OHAL altında seçime girilmesi ve bölgenin en güçlü partisi olan HDP-DBP'nin binlerce seçilmişi ve siyasetçisinin cezaevinde olması bölgedeki seçim sonuçlarını nasıl etkiler?

Türkiye’de seçim anlamını yitirdi derken bunu kastediyordum. Halkın demokratik iradesini temsil eden seçilmiş belediyle başkanları hapiste. Milletvekilleri, eşbaşkanlar, parti yöneticileri, parti üyeleri, sivil toplum örgütü temsilcileri, gazeteciler,yazarlar, sanatçılar, aydınlar hapiste. Gazeteler kapatılmış, televizyonlar kapatılmış, dernekler, kurumlar kapatılmış, kitleler baskılanmış; insanlar ya hapiste ya sürgüne yollanmış ya da gözetime alınmış!

Yaklaşık 2 yıldır süren bir Olağanüstü hal var temel hakların tamamı gasp edilmiş. Yargı, yürütme ve yasama üzerinde tam denetim sağlanmış. Yetmezmiş gibi devam eden bir savaş var ve her gün birçok insan yaşamını yitiriyor. Seçim özünde demokratik bir yarıştır ama Türkiye‘de bu şartlarda bundan söz etmek mümkün değil. Bu şartlara bakınca demokratik bir yarış olan seçim elbette anlamını yitiriyor.

 Aslında önce bir normalleşme yaşanmalıydı! OHAL kalkmalı, politik tutsaklar salınmalı, düşünce, basın ve örgütlenme özgürlüğü sağlanmalı sonra seçime gidilmeliydi ama muhalefet iktidardan çok seçim sevdalısı olunca buna uygun politika yapılamadı.

Muhalefet blok halinde bu şartlarda yapılan seçimi boykot etseydi, işte o zaman çok şey değişirdi fakat etmedi. Muhalefet Erdoğan’ın çizdiği çerçevenin dışına çıkmadı, çıkmak istemedi. Sorun burada.

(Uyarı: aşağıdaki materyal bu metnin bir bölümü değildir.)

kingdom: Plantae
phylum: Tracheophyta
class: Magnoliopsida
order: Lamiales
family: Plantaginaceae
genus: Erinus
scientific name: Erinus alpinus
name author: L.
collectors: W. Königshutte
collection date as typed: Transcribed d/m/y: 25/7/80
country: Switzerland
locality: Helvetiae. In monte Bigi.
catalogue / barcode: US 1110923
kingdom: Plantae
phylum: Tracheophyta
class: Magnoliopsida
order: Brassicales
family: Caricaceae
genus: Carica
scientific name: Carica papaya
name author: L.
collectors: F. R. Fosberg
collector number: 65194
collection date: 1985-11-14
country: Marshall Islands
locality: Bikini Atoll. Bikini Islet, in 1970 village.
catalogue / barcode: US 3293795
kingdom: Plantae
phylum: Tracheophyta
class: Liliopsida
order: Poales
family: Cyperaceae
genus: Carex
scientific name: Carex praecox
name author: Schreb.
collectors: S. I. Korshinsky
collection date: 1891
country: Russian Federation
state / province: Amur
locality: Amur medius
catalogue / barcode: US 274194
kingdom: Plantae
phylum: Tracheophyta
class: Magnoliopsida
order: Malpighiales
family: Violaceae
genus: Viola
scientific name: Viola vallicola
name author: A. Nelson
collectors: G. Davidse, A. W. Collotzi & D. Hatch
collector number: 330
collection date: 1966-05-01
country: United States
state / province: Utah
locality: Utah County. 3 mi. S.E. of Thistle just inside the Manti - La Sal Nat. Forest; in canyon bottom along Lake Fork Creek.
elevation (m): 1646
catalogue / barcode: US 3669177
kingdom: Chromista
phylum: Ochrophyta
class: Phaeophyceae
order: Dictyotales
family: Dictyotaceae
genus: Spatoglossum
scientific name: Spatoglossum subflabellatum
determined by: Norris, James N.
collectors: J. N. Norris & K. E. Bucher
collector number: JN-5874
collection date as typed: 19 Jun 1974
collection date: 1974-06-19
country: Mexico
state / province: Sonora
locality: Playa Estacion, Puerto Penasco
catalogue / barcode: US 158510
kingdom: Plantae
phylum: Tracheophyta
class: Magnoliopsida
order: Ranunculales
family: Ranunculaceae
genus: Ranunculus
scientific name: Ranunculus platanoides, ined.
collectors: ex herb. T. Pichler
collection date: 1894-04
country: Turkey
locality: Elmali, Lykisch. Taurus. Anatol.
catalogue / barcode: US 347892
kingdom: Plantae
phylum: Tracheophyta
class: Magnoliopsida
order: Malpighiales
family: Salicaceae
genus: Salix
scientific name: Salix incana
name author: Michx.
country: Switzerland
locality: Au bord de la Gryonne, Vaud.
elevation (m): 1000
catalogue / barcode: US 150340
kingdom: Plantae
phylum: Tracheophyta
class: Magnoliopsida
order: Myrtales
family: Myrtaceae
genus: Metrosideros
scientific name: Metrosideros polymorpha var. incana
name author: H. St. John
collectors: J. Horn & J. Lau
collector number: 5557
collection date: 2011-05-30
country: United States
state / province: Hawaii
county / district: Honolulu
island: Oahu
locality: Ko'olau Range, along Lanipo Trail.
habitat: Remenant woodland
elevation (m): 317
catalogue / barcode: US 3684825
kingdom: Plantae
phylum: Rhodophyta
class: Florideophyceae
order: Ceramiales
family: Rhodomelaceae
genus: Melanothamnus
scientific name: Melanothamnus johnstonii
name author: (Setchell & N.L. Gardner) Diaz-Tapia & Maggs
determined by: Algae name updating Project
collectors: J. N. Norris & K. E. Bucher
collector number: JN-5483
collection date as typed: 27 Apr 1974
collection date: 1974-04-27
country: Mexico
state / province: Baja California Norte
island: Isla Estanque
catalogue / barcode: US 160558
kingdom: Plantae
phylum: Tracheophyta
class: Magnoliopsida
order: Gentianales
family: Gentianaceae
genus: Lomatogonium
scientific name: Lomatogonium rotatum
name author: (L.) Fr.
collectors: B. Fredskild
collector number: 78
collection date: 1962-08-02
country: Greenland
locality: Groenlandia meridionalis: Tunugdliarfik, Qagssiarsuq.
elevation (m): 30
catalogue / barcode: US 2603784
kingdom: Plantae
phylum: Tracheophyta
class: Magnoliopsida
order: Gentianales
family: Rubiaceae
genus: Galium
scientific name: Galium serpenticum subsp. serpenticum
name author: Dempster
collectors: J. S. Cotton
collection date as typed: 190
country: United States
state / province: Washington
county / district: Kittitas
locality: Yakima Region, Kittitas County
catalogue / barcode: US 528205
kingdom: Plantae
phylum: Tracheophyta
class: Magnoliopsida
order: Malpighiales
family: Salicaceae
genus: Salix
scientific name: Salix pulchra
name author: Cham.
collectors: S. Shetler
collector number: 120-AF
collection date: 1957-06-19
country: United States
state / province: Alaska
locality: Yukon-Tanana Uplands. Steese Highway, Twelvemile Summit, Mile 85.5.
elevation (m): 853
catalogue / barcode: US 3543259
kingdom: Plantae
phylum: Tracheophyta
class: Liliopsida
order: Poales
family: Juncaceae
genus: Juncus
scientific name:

Avrupa'da ve dünya kamuoyunda Türkiye'de çok hızlı bir şekilde yaşanan bu gelişmeler nasıl yorumlanıyor?

 Uluslararası medyada yazılanlara ve politik açıklamalara bakınca Türkiye’de ciddi bir değişim olacağına inanan pek yok gibi. İktidarın el değiştireceği pek öngörülmüyor. Hükümete ve CB Erdoğan’a yönelik eleştiriler yoğun ancak, bunlara alternatif olacak olana dair her hangi bir öngörü görünmüyor. Eskinin devam edeceği düşüncesi yaygın.

 24 Haziran sonrasında Türkiye'de başta Kürtler olmak üzere nasıl bir tablo ve sonuç bekliyorsunuz?

Seçimlerden çok farklı bir sonuç beklememek gerek. Yapılan araştırmalar da buna işaret ediyor. Ancak sonuçta seçim bu ve her şey de onların elinde değil. Önümüzdeki günlerde neler yaşanır bilinmez. Önemli olan demokrasi, eşitlik ve barış mücadelesini sürdürmektir.

Aslında Türkiye için önemli olan seçimden sonra ne olacağıdır? Kimin ne yapacağıdır?

İktidar da, devlette, muhalefette, memlekette böyle devam edemez. Herkes bir süre daha sürüklenir ama böyle devam ederse herkes çok şey,memleketse geleceğini kaybeder.

Kürtlere gelince; bunca baskıya ve yıkıma karşı direndiler. Biat etmediler ve ayakta kalma başarısı gösterdiler. Bu hem Kürtlerin özgür geleceği açısından hem de Türkiye’nin gerçek manada demokratikleşmesi açısından hayati önemdedir. Gelecek bu zeminde  yükselecektir.